== MATERIAL PROVIDED

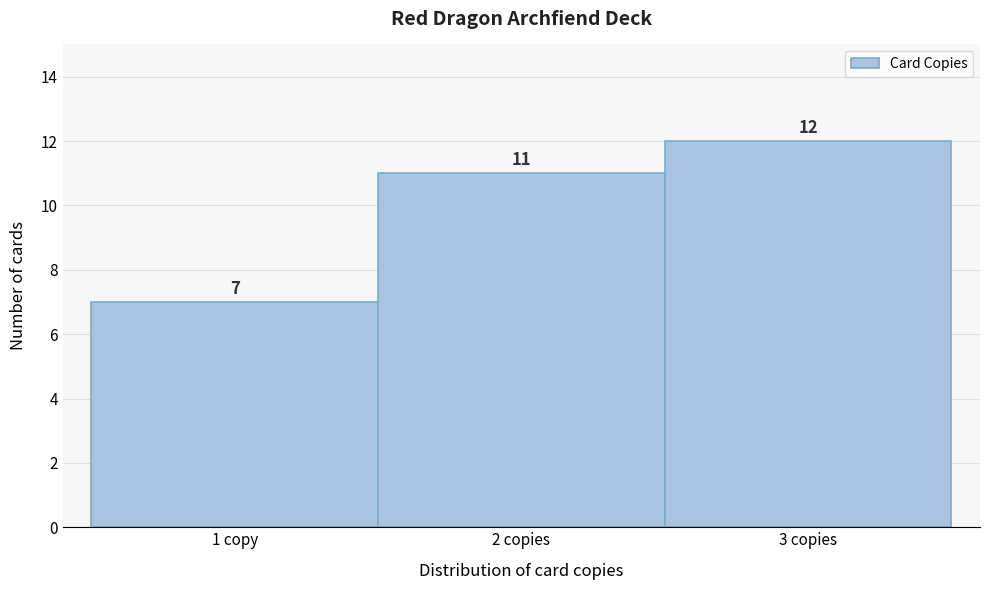

Reading left to right, list all the values displayed in this chart.

1 copy=7	2 copies=11	3 copies=12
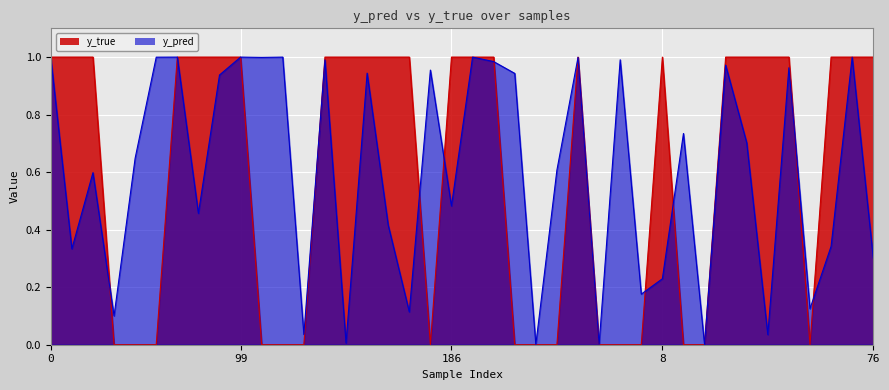

Is the value of y_true at 154 greater than the value of y_pred at 135?

Yes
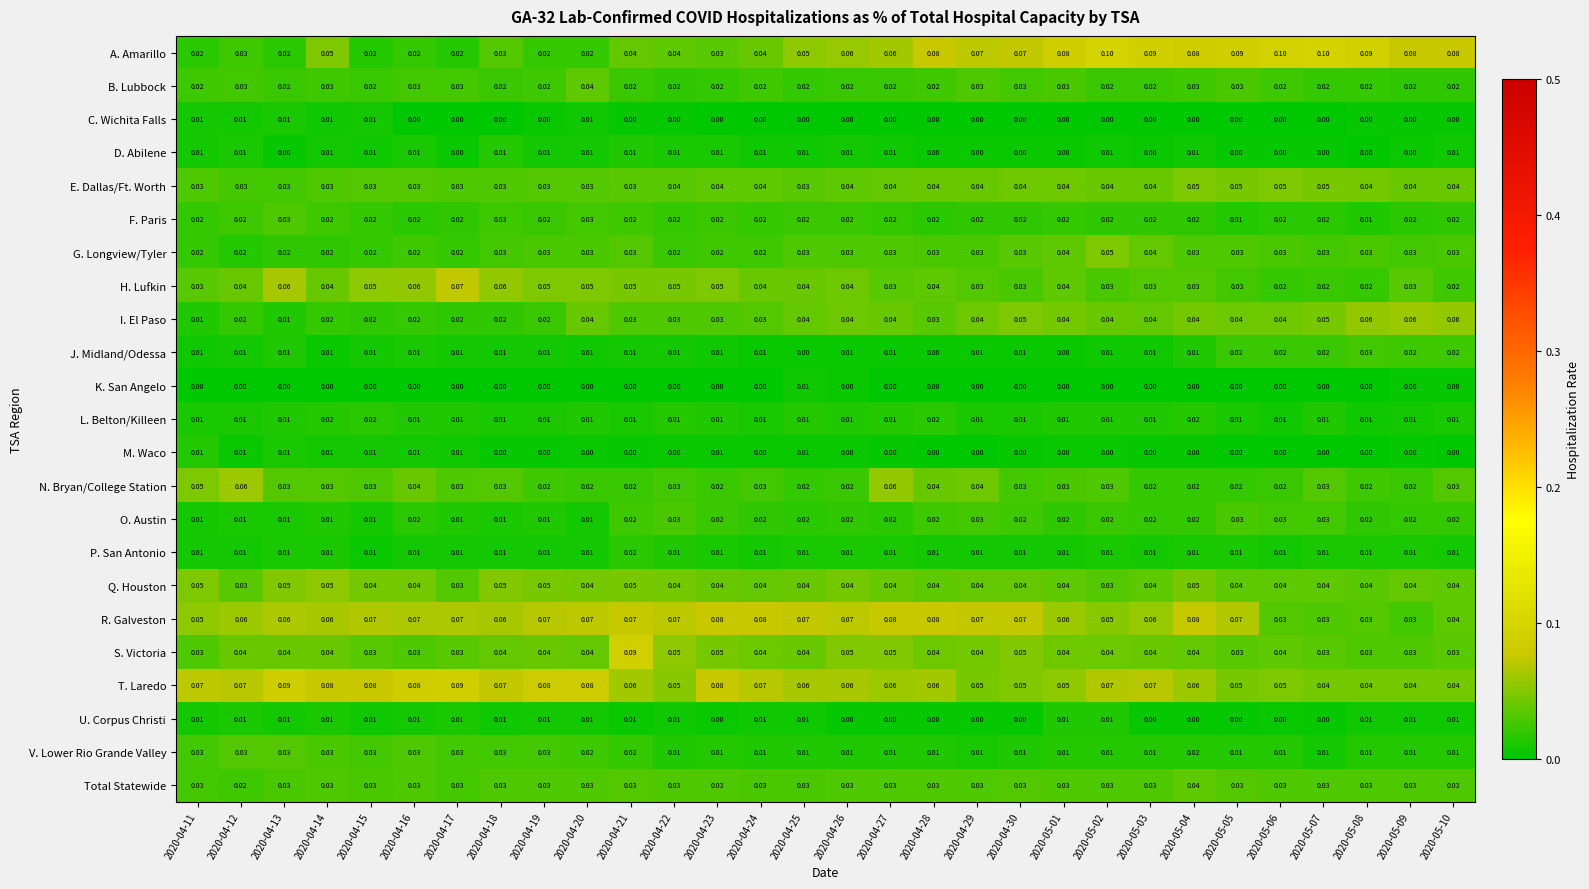

Which series changed the most between 2020-04-27 and 2020-05-09?

R. Galveston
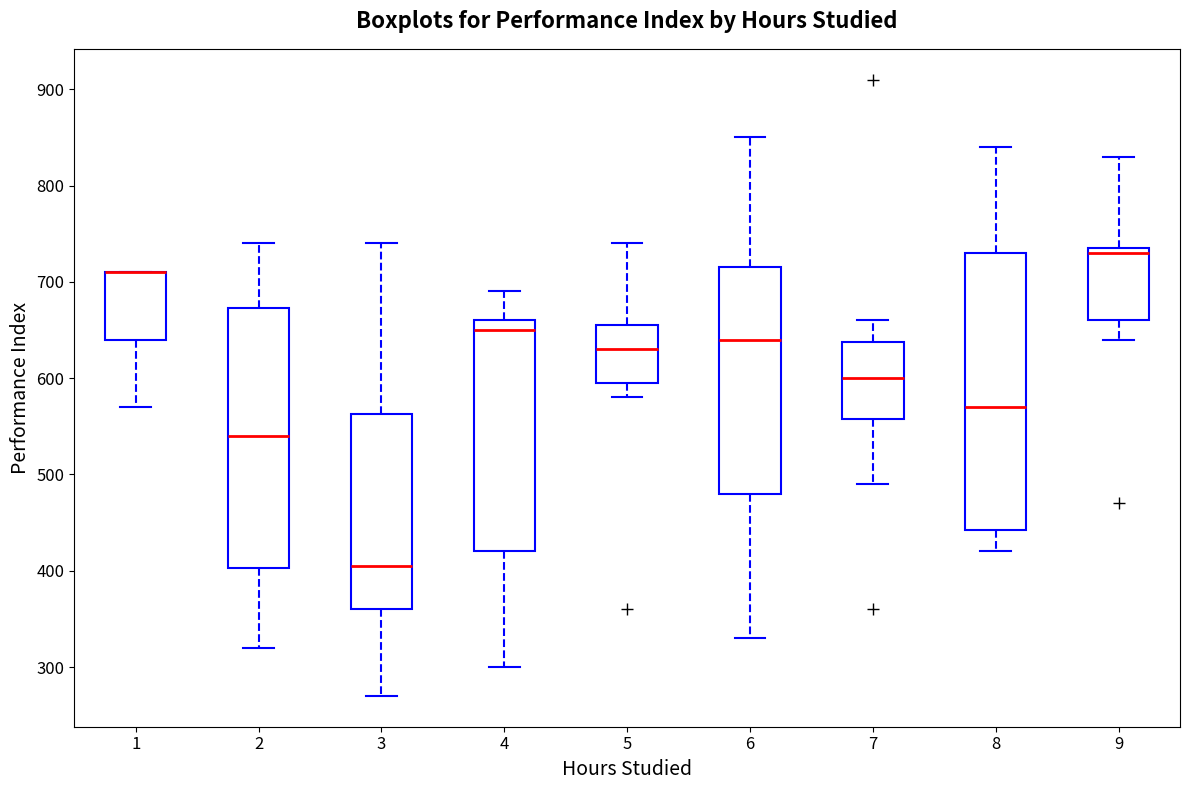

Which box is the tallest, from its lower edge to its upper edge?

8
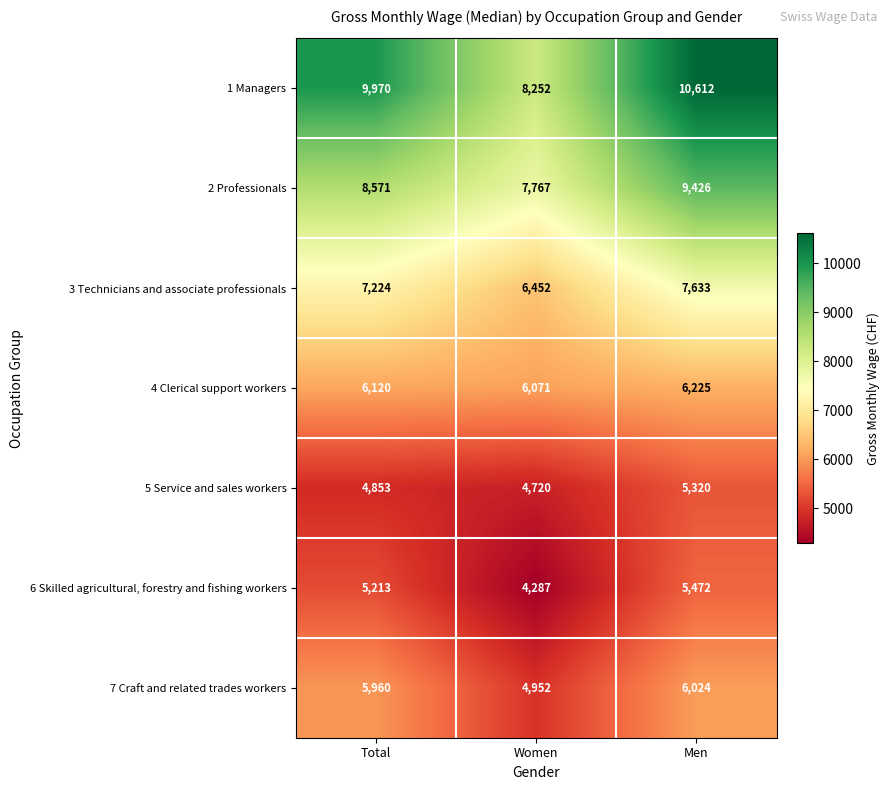

What is the average value of the 3 Technicians and associate professionals series?

7103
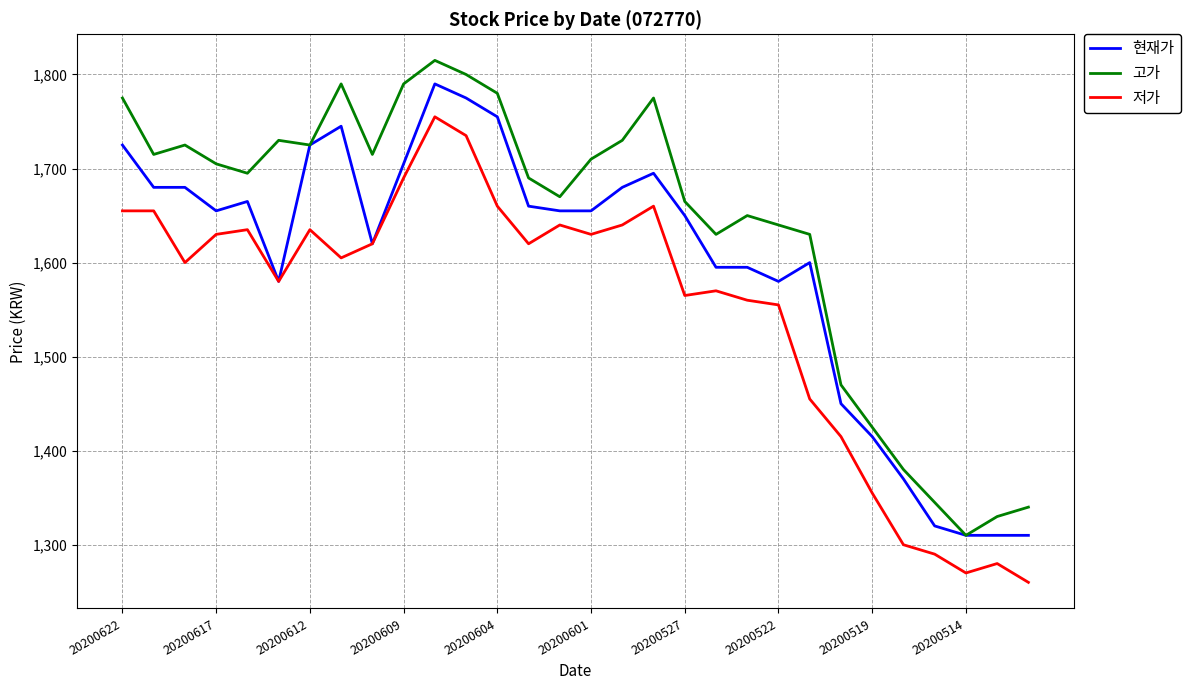

List the series in order of their peak value, highest first.

고가, 현재가, 저가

====

> [WORK REQUIRED] Copy out the records from the line containing "Which series changed" through the end of the records, both ends included. Leave the pictures out of your answer.

> [EXERCISE RESULT]
Which series changed the most between 2020-04-27 and 2020-05-09?

R. Galveston

Which box is the tallest, from its lower edge to its upper edge?

8

What is the average value of the 3 Technicians and associate professionals series?

7103

List the series in order of their peak value, highest first.

고가, 현재가, 저가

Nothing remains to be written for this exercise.